▶ ROWS:
· · · · · · ·

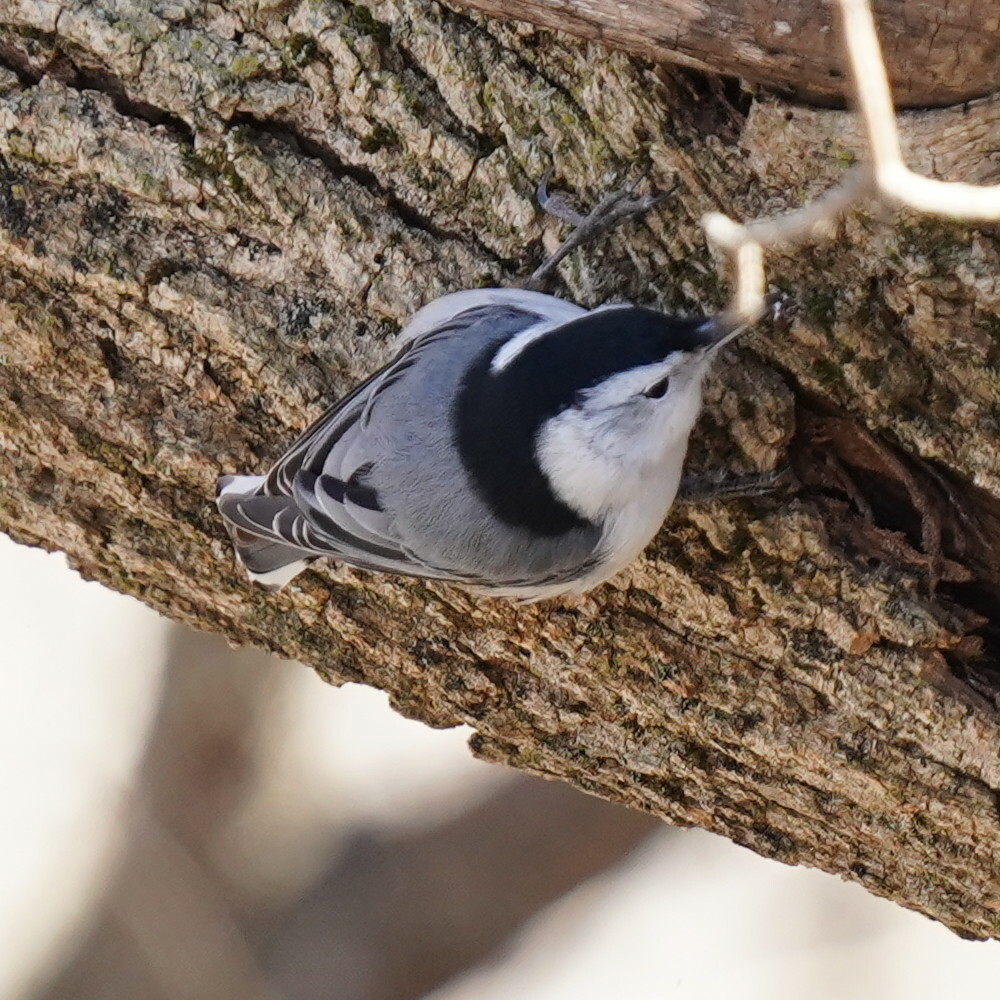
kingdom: Animalia
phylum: Chordata
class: Aves
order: Passeriformes
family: Sittidae
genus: Sitta
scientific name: Sitta carolinensis
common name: White-breasted nuthatch
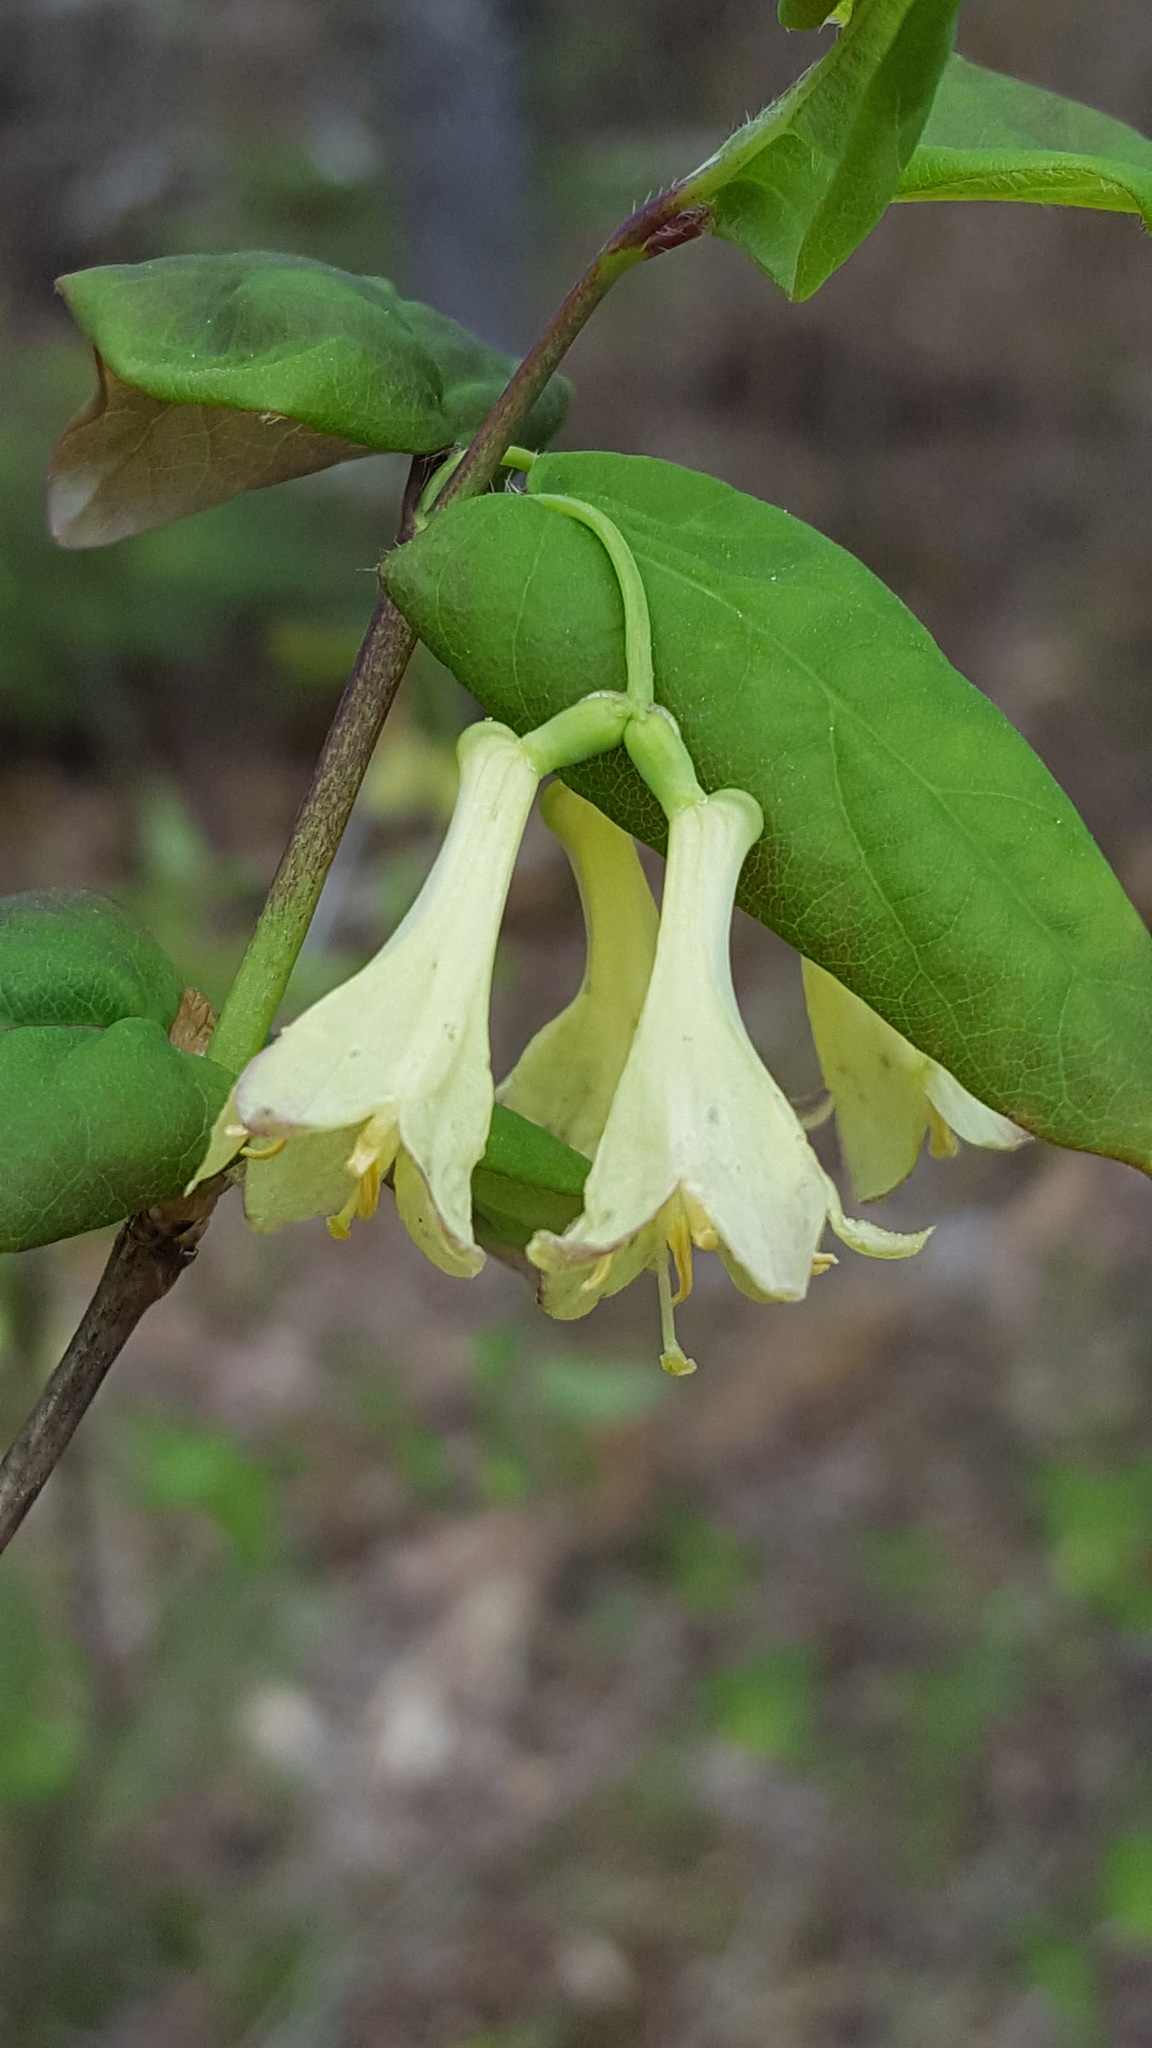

· · · · · · ·

▶ DO THIS:
Copy every line of the listing above word for word, leaving out the pictures.

▶ WRITTEN REPLY:
kingdom: Animalia
phylum: Chordata
class: Aves
order: Passeriformes
family: Sittidae
genus: Sitta
scientific name: Sitta carolinensis
common name: White-breasted nuthatch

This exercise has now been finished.